3.小型ドローン
ある日、ハッサンは隊長から呼ばれた。
「お前は、機械いじりが得意だそうだな。」
「これから、兵器開発の特機部に行ってくれ。」
特機部はサヌア市街の町はずれにある、元民生電器の修理工場の中にあった。
「ここでは、戦場で使える小型ドローンを自作している。」
ハッサンより、2,3歳年上の感じの良い班長が迎えてくれた。
ハッサンと同世代の若者8人が、班長より説明を受ける。
「これは民生用ドローンを改造したものだ。」
ハッサンは初めて見る、4つのローターを持った、全長60センチほどの“カニ”のような機械に見入った。
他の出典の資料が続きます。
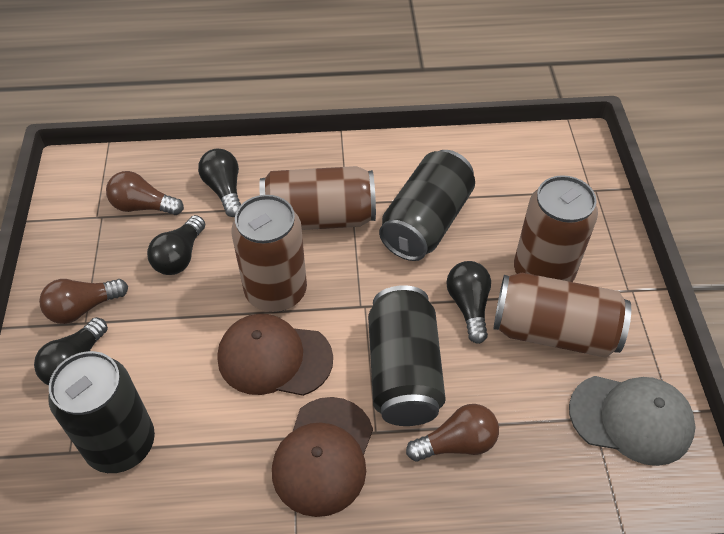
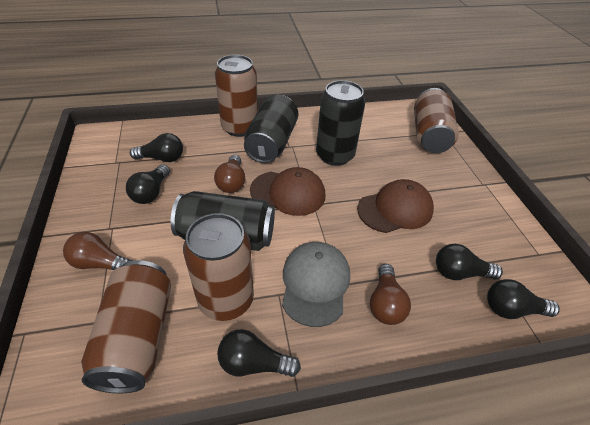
black light bulb: 4 -> 5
「この4つのローターを動かし、上下左右を含む、すべての方向に飛行できる。」
「空中で停止することも可能だ。」
「搭載したカメラからの映像を、遠く離れた地上で見ることができる。」
「敵の動きを上空から監視できる、というわけだ。」
班長は実際にドローンを飛ばしてみせた。
班長は両手でコントローラを操作し、ドローンを自由自在に操った。
そして、ハッサンたちに、遠く離れたドローンからの映像を見せてくれた。
その後、ハッサンたちは、イランから密輸された部品でドローンを組み立てたり、
損傷したドローンを修理する仕事を割り当てられた。